UT’s minimum pay is currently $8.50 an hour for regular full- and part-time employees. The increases will impact approximately 223 current employees across the UT system; 171 Knoxville campus employees and eighteen employees from the Institute of Agriculture will benefit. Student workers are not included in the minimum pay increases.

The increase was recommended by the university’s Compensation Advisory Board, which was created in 2010 to help create a strategic compensation plan that ensures sustainable growth and competitive advantage. Learn more about the Compensation Advisory Board on the Human Resources website.

All eligible Knoxville campus employees have had across-the-board increases and the opportunity to receive merit/market pool increases for three years in a row. Knoxville faculty and staff will be eligible for additional salary adjustments in January for merit, market, or equity.

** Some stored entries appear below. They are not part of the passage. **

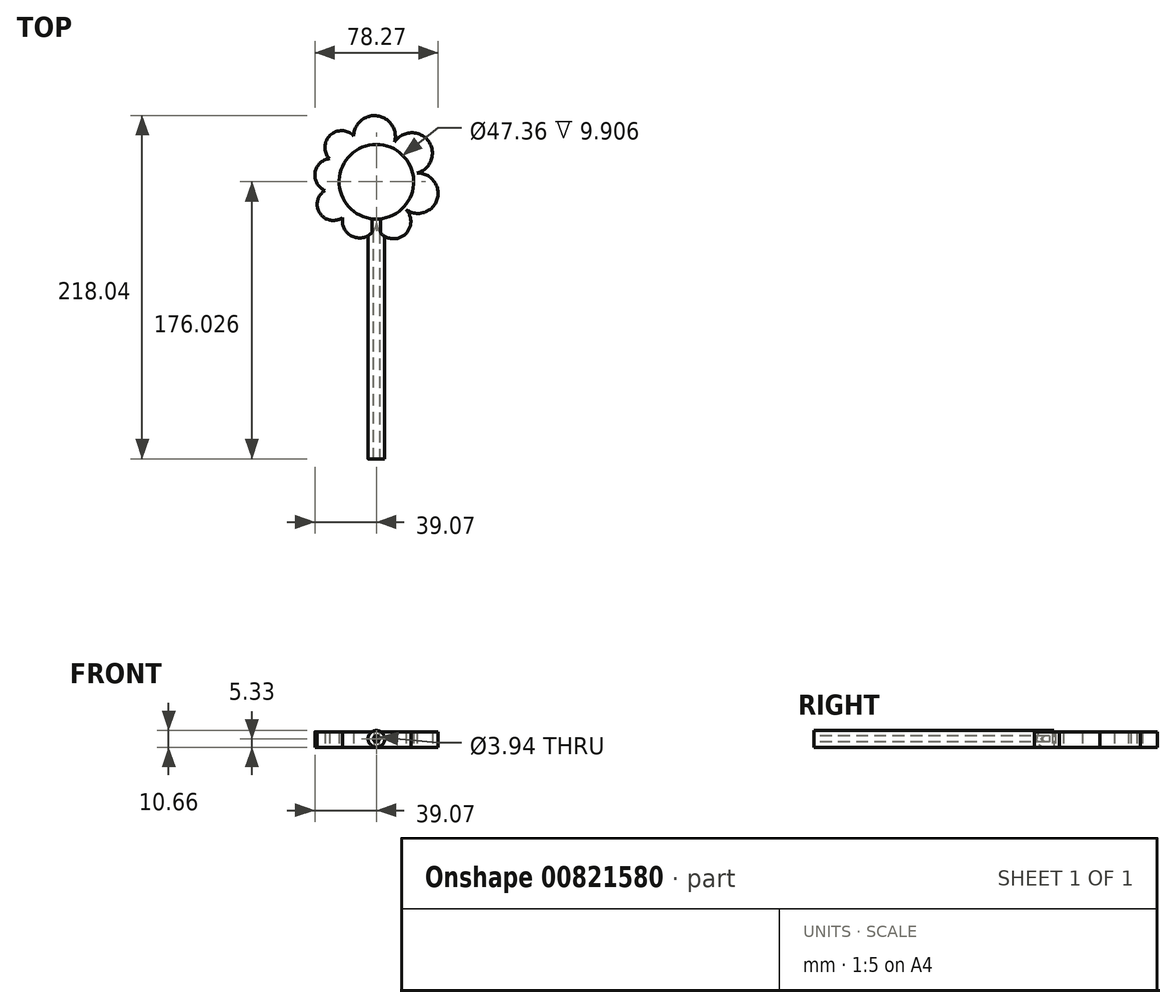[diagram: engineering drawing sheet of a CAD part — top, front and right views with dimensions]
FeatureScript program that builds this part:
annotation { "Feature Type Name" : "Feature", "Feature Type Description" : "" }
export const myFeature = defineFeature(function(context is Context, id is Id, definition is map)
    precondition{}
    {
        {
            var Q0;
            Q0=qCreatedBy(makeId("Front.planeOp"),FACE);
            var sketch = newSketch(context, id + "F0", { "sketchPlane" : qUnion([Q0])});
            skCircle(sketch, "E0", {"center": v(0, 0) * mm, "radius": 5.33 * mm});
            skSolve(sketch);
        }
        {
            var Q0;
            Q0=makeQuery(id+"F0.imprint","IMPRINT",FACE,{"disambiguationData":[TD([[makeQuery(id+"F0.imprint","IMPRINT",EDGE,{"derivedFrom":sQuery(id+"F0.wireOp",EDGE,"E0")}),1.0]])]});
            extrude(context, id + "F1", {"entities" : qUnion([Q0]), "depth" : 152.4 * mm, "offsetDistance" : 25.4 * mm});
        }
        {
            var Q0;
            Q0=makeQuery(id+"F1.opExtrude","CAP_FACE",FACE,{"disambiguationData":[OSD([sQuery(id+"F0.wireOp",EDGE,"E0")])],"isStart":false});
            var sketch = newSketch(context, id + "F2", { "sketchPlane" : qUnion([Q0])});
            skCircle(sketch, "E1", {"center": v(0, 0) * mm, "radius": 1.97 * mm});
            skSolve(sketch);
        }
        {
            var Q0;
            Q0 = qSketchRegion(id + "F2", true);
            extrude(context, id + "F3", {"entities" : qUnion([Q0]), "operationType" : NewBodyOperationType.REMOVE, "endBound" : BoundingType.THROUGH_ALL, "oppositeDirection" : true, "depth" : 25.4 * mm, "offsetDistance" : 25.4 * mm});
        }
        {
            var Q0;
            Q0=qCreatedBy(makeId("Top.planeOp"),FACE);
            var sketch = newSketch(context, id + "F4", { "sketchPlane" : qUnion([Q0])});
            skCircle(sketch, "E2", {"center": v(0, 23.63) * mm, "radius": 23.68 * mm});
            skArc(sketch, "E3", {"start": v(9.9, 45.14) * mm, "mid": v(-1.77, 65.63) * mm, "end": v(-11.67, 44.23) * mm});
            skArc(sketch, "E4", {"start": v(23.14, 28.66) * mm, "mid": v(32.67, 49.9) * mm, "end": v(9.9, 45.14) * mm});
            skArc(sketch, "E5", {"start": v(17.26, 7.42) * mm, "mid": v(38.74, 12.92) * mm, "end": v(23.14, 28.66) * mm});
            skArc(sketch, "E6", {"start": v(0, 0) * mm, "mid": v(15.24, -11.68) * mm, "end": v(17.26, 7.42) * mm});
            skArc(sketch, "E7", {"start": v(-17.26, 7.42) * mm, "mid": v(-15.02, -11.17) * mm, "end": v(0, 0) * mm});
            skArc(sketch, "E8", {"start": v(-23.16, 18.7) * mm, "mid": v(-36.45, 4.57) * mm, "end": v(-17.26, 7.42) * mm});
            skArc(sketch, "E9", {"start": v(-20.73, 35.06) * mm, "mid": v(-38.95, 29.4) * mm, "end": v(-23.16, 18.7) * mm});
            skArc(sketch, "E10", {"start": v(-11.67, 44.23) * mm, "mid": v(-29.65, 52.95) * mm, "end": v(-20.73, 35.06) * mm});
            skSolve(sketch);
        }
        {
            var Q0;
            Q0 = qSketchRegion(id + "F4", true);
            extrude(context, id + "F5", {"entities" : qUnion([Q0]), "operationType" : NewBodyOperationType.ADD, "depth" : 4.57 * mm, "offsetDistance" : 25.4 * mm, "hasSecondDirection" : true, "secondDirectionOppositeDirection" : true, "secondDirectionDepth" : 5.33 * mm});
        }
    });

The adjustments are part of Chancellor Jimmy G. Cheek’s efforts to bring UT Knoxville employees’ salaries in line with the market median salaries of those in similar industry jobs across the country. A 2011 compensation and benefits market assessment revealed that the average salaries of Knoxville faculty and staff were slightly below market medians. The campus has since allocated $25 million for employee salary and benefit adjustments to bring compensation closer to market medians.

“We’re committed as a university system to offering competitive compensation to our diverse and dedicated workforce,” said President Joe DiPietro. “With the help of our Compensation Advisory Board, we’re making steady progress toward our compensation goals, especially those affecting positions at the lower pay grades, despite limited resources.”